(Data entries)
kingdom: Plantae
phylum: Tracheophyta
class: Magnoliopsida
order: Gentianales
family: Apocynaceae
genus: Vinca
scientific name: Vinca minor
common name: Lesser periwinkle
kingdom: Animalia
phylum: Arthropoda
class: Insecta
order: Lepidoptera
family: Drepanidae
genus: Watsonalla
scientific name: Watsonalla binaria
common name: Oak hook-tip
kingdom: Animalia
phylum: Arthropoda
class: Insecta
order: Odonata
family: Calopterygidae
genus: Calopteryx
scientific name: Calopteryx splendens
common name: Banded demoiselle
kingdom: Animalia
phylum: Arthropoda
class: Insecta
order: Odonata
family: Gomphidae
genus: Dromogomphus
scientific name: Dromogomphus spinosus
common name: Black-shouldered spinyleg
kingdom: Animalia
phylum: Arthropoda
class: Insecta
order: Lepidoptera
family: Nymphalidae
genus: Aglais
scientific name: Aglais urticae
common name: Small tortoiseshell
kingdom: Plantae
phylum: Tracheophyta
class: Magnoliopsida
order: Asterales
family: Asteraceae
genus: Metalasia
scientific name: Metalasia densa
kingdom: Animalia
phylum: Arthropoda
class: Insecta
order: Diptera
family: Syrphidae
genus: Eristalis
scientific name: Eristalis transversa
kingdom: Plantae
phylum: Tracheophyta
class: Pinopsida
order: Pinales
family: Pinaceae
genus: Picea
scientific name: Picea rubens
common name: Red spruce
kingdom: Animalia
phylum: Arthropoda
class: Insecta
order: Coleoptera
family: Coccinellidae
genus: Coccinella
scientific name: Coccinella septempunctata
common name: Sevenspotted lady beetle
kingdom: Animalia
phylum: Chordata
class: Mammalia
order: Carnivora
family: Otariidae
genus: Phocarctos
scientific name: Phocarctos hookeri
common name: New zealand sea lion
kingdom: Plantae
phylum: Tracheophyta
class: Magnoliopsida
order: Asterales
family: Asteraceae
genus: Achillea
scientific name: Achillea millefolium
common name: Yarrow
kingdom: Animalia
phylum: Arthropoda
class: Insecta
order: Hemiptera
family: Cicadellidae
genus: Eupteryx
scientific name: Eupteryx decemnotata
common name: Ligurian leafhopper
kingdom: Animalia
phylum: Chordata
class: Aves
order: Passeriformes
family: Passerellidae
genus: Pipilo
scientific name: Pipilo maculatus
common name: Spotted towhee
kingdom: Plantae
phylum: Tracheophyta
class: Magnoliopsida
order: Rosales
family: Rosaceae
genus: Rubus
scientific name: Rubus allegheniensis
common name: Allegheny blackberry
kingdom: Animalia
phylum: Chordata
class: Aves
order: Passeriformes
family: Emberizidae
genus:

**WHAT THE EXERCISE ASKS**
How many lines in the material contain the word "common"? Reply with the number alone.

**FULL SOLUTION**
12